La storia di don Salvatore Mellone è una di quelle che lascia il segno. Una storia di fede e di fedeltà a Dio. Nasce a Barletta il 7 marzo del 1977, in una famiglia mamma Filomena, papà Giuseppe e la sorella Adele molto unita e religiosa. Nel 2011 entra al propedeutico di Molfetta, dopo un anno passa al seminario dove continua a studiare e a superare brillantemente gli esami. Nella primavera del 2014 gli viene diagnosticato un adenocarcinoma all’esofago. «Il suo grande cruccio – ha raccontato mamma Filomena ai microfoni di Padre Pio tv – era quello che al seminario gli potessero dire: Salvatore interrompi gli studi, curati, quando guarisci torna. Ma sapeva che non sarebbe più tornato da sano». Le sue condizioni di salute lo spingono a chiedere al suo vescovo mons. Giovanbattista Pichierri (arcivescovo di Trani – Barletta) di poter anticipare l’ordinazione sacerdotale. «Salvatore – ha proseguito Filomena – ha detto al vescovo questa frase: eccellenza mi può anticipare l’ordinazione perché per me anche celebrare una sola Eucarestia sarà partecipazione reale al sacerdozio di Cristo». Da quel momento si mise in moto tutta la macchina organizzativa. La vigilia dell’ordinazione, il 15 aprile del 2015, a casa della famiglia Mellone arriva una telefonata tanto sperata quanto inaspettata.

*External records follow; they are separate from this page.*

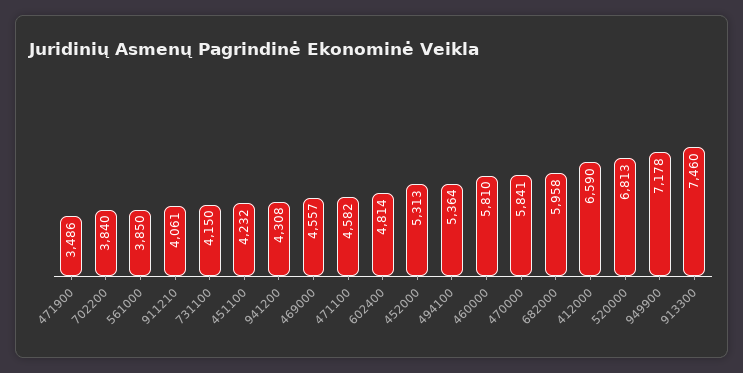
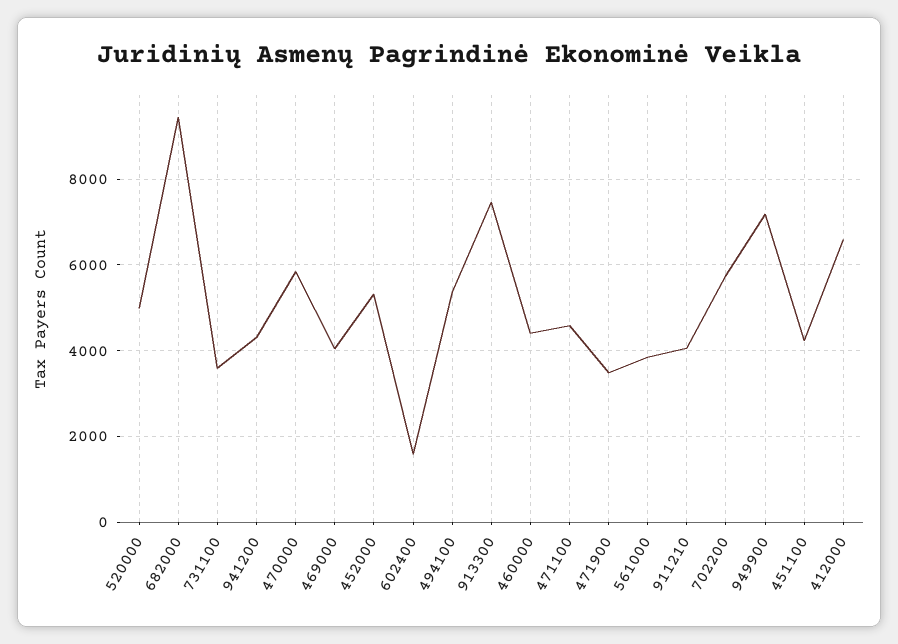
702200: 3840 -> 5800
731100: 4150 -> 3600
469000: 4557 -> 4000
602400: 4814 -> 1600
460000: 5810 -> 4400
682000: 5958 -> 9400
520000: 6813 -> 5000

«Quella mattina eravamo in casa noi familiari. La sua stanza era piena di sacerdoti. Ci avevano detto di tenere i telefoni liberi, sia il suo cellulare che il telefono fisso di casa. Non avremmo mai pensato ad una cosa così grande – racconta commossa mamma Filomena – Arrivò la telefonata di monsignor Semeraro che gli disse: “ti passo una persona”. “Pronto Salvatore come stai? Sono Papa Francesco”. Salvatore era seduto sul letto perché non poteva stare più in piedi, sbarro gli occhi, era felice. “Non ti preoccupare” disse il Papa, che andrà tutto bene. Domani sarai sacerdote, e la prima benedizione da sacerdote la devi impartire a me. E ricordati sempre di pregare per me”. Poi si interruppe la comunicazione».

Il giorno dell’ordinazione la prima benedizione di don Salvatore è per Papa Francesco.

«E’ stata una giornata di gioia – ha rivelato Filomena Mellone – ma anche di grande dolore. Di gioia perché mio figlio aveva raggiunto quello che voleva. Però tutto quello che stava succedendo era perché mio figlio doveva morire».

«Per mio figlio Salvatore il sacerdozio non era un desiderio ma era come l’aria che si respira» ha concluso, emozionata, mamma Filomena.